# [BRIEF]
Extract each line of the material that follows exactly and omit its pictures.

# [THE INPUT]
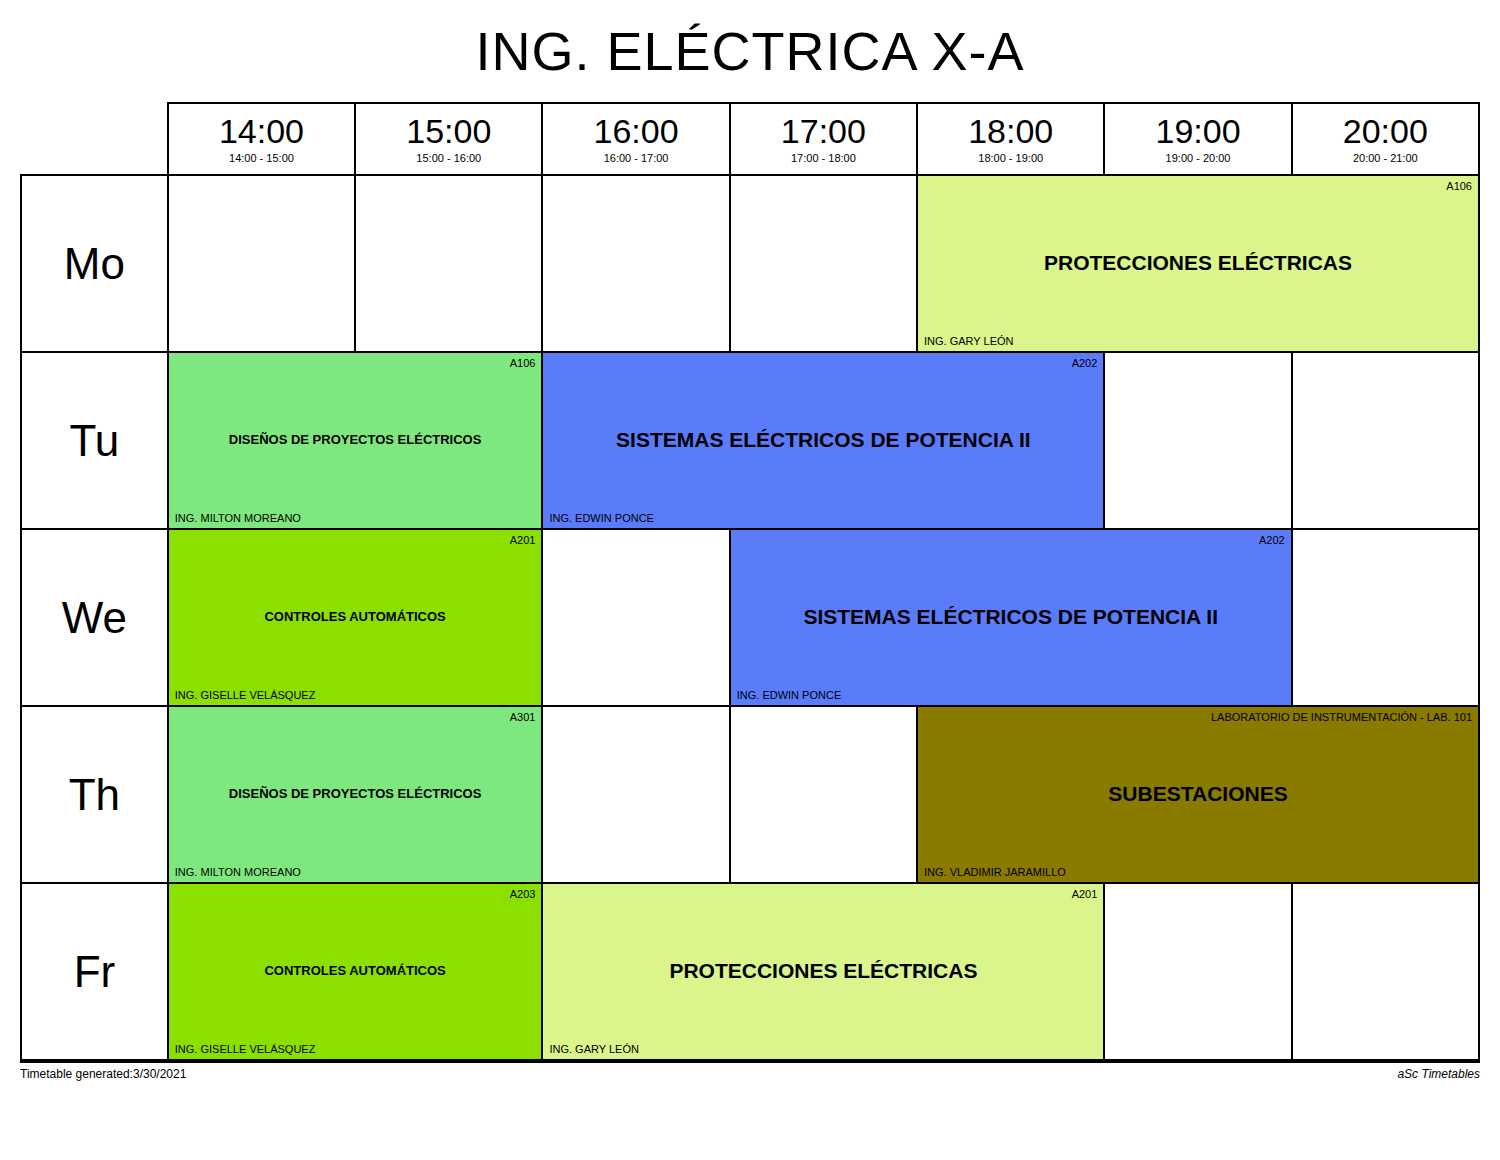ING. ELÉCTRICA X-A
| | 14:00 14:00 - 15:00 | 15:00 15:00 - 16:00 | 16:00 16:00 - 17:00 | 17:00 17:00 - 18:00 | 18:00 18:00 - 19:00 | 19:00 19:00 - 20:00 | 20:00 20:00 - 21:00 |
| --- | --- | --- | --- | --- | --- | --- | --- |
| Mo | | | | | A106 PROTECCIONES ELÉCTRICAS ING. GARY LEÓN |
| Tu | A106 DISEÑOS DE PROYECTOS ELÉCTRICOS ING. MILTON MOREANO | A202 SISTEMAS ELÉCTRICOS DE POTENCIA II ING. EDWIN PONCE | | |
| We | A201 CONTROLES AUTOMÁTICOS ING. GISELLE VELÁSQUEZ | | A202 SISTEMAS ELÉCTRICOS DE POTENCIA II ING. EDWIN PONCE | |
| Th | A301 DISEÑOS DE PROYECTOS ELÉCTRICOS ING. MILTON MOREANO | | | LABORATORIO DE INSTRUMENTACIÓN - LAB. 101 SUBESTACIONES ING. VLADIMIR JARAMILLO |
| Fr | A203 CONTROLES AUTOMÁTICOS ING. GISELLE VELÁSQUEZ | A201 PROTECCIONES ELÉCTRICAS ING. GARY LEÓN | | |
Timetable generated:3/30/2021
aSc Timetables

# [WRITTEN ANSWER]
ING. ELÉCTRICA X-A
| | 14:00 14:00 - 15:00 | 15:00 15:00 - 16:00 | 16:00 16:00 - 17:00 | 17:00 17:00 - 18:00 | 18:00 18:00 - 19:00 | 19:00 19:00 - 20:00 | 20:00 20:00 - 21:00 |
| --- | --- | --- | --- | --- | --- | --- | --- |
| Mo | | | | | A106 PROTECCIONES ELÉCTRICAS ING. GARY LEÓN |
| Tu | A106 DISEÑOS DE PROYECTOS ELÉCTRICOS ING. MILTON MOREANO | A202 SISTEMAS ELÉCTRICOS DE POTENCIA II ING. EDWIN PONCE | | |
| We | A201 CONTROLES AUTOMÁTICOS ING. GISELLE VELÁSQUEZ | | A202 SISTEMAS ELÉCTRICOS DE POTENCIA II ING. EDWIN PONCE | |
| Th | A301 DISEÑOS DE PROYECTOS ELÉCTRICOS ING. MILTON MOREANO | | | LABORATORIO DE INSTRUMENTACIÓN - LAB. 101 SUBESTACIONES ING. VLADIMIR JARAMILLO |
| Fr | A203 CONTROLES AUTOMÁTICOS ING. GISELLE VELÁSQUEZ | A201 PROTECCIONES ELÉCTRICAS ING. GARY LEÓN | | |
Timetable generated:3/30/2021
aSc Timetables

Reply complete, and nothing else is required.